When the first bottle of NoDa Brewing’s first sour is sold Saturday around noon, no one will be happier than Bart Roberts.

While NoDa’s North End taproom sees an influx of people daily, Roberts has been manning the “O.G.” location mostly on a solo basis for almost two years as that site has been turned into a sour and barrel-aging facility.

Roberts and NoDa are finally ready to roll out its first bottle, Boba Brett with Blackberries – and the best part is the original location will be open for this release.

“It’s extremely satisfying for this first bottle to come out,” says Roberts, also known dubbed as the brewery’s “Funkmaster.” “All of us have put a ton of effort into this project … and I’m excited for people to finally try it.”

This bottle is an offspring of NoDa’s Boba Brett Sour Project, which was unveiled last May. The base beer is a pale sour ale that derives its name from Brettanomyces, the beer yeast that creates funkiness in sour beer (of course, there’s the Star Wars bounty hunter Boba Fett reference as well, and Roberts says that comes from fellow brewer Matt Virgil’s deep love for the storied movie franchise).

For this bottle release, one pound of pureed blackberries sourced from Oregon was used per gallon, and Roberts was pleased with the results when it was all said and done.

“We’ve had the Boba Brett tank in use for a while and for the bottle, blackberries just screamed sour to me – I’ve always wanted to use them in sours,” he says. “I think it’s really nice to get the tropical fruit with the blackberries. It’s not something you would normally throw together but I think it works really well here. And honestly, I hope people get the oakiness in here too and of course, the funky notes.”

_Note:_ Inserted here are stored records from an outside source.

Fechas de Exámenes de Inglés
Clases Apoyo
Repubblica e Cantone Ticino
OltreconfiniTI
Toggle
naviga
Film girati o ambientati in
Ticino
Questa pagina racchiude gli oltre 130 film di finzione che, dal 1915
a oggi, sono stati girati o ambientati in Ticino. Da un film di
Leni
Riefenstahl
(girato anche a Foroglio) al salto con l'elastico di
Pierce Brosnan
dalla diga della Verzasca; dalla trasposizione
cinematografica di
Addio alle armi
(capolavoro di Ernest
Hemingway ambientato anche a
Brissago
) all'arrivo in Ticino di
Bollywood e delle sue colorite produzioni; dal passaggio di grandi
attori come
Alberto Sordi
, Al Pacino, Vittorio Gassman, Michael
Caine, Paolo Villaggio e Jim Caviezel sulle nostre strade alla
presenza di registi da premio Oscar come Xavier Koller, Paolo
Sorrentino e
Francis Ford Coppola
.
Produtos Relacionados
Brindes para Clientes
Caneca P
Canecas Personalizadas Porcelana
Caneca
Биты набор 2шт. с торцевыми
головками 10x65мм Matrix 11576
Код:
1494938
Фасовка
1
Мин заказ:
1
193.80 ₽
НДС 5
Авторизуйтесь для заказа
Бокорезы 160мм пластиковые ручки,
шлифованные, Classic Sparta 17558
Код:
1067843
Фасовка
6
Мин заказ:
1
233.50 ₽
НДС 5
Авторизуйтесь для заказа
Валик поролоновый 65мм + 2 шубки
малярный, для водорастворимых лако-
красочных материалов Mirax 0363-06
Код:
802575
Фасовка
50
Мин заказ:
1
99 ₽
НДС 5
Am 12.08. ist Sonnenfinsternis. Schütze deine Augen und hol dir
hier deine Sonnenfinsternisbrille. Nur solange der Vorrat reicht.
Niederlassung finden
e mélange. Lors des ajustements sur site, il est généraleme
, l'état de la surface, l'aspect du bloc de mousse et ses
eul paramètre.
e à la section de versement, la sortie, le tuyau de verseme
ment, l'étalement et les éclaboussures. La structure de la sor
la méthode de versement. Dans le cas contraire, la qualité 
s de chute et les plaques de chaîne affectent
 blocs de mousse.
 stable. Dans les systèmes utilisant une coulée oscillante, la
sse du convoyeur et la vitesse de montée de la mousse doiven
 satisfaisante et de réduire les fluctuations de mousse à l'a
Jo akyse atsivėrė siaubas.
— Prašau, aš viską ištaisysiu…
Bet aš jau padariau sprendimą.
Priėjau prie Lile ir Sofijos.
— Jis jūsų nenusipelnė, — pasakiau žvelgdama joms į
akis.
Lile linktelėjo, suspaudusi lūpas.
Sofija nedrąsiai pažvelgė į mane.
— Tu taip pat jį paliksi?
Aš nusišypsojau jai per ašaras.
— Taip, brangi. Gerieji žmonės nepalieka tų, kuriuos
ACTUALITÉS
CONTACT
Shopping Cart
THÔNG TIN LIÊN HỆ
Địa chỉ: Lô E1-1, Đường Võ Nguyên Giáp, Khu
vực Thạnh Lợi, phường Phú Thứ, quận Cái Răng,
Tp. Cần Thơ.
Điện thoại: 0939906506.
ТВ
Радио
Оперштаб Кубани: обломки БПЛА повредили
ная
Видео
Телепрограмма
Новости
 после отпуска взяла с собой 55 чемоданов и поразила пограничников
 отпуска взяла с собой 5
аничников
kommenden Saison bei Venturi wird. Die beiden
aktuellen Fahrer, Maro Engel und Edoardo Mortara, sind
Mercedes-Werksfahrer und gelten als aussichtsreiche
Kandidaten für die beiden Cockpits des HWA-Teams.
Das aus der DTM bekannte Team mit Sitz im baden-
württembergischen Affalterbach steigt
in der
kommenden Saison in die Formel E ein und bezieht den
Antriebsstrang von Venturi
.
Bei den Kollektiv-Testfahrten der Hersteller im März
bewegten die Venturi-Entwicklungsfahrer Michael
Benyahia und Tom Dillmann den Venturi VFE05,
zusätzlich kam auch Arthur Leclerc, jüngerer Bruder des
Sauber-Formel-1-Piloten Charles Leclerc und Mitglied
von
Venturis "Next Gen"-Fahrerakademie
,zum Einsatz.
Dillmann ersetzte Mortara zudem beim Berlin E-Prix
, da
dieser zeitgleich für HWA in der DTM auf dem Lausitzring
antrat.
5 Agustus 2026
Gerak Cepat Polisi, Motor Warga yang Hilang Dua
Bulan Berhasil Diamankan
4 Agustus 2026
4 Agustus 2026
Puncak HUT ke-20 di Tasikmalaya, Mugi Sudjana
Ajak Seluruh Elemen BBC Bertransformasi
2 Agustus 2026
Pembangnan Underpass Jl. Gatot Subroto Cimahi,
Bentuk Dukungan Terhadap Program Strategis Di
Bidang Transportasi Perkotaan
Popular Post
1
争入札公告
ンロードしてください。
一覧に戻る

Bottles of Boba Brett with Blackberries will be available at NoDa’s original location Saturday beginning at noon. There are only 500 bottles being sold, with a limit of four per person until 1:30 p.m. After that, if you are still around and there are bottles left, there will be no limit. Each bottle is $18 plus tax.

You can also expect more to come from NoDa’s sour program and Boba Brett, including dry-hopping different versions. Roberts added he’s looking forward to working with more fruits and colors, with hopes of additional bottles to be released in time.

In other NoDa news, the brewery is also releasing cans of True Grit for the first time this coming Tuesday. This is what NoDa is calling a “Southeastern Style” IPA, with a bit of a play and wink to the popular Northeastern IPAs. What makes this beer unique is in the name, as NoDa used grits in the brew process to balance with several hops, including Centennial, Chinook, Citra, Mosaic and Simcoe.

True Grit cans will be available Tuesday at the North End taproom beginning at 4 p.m., with a limit of two four-packs per person. (You can also try the beer on tap as well).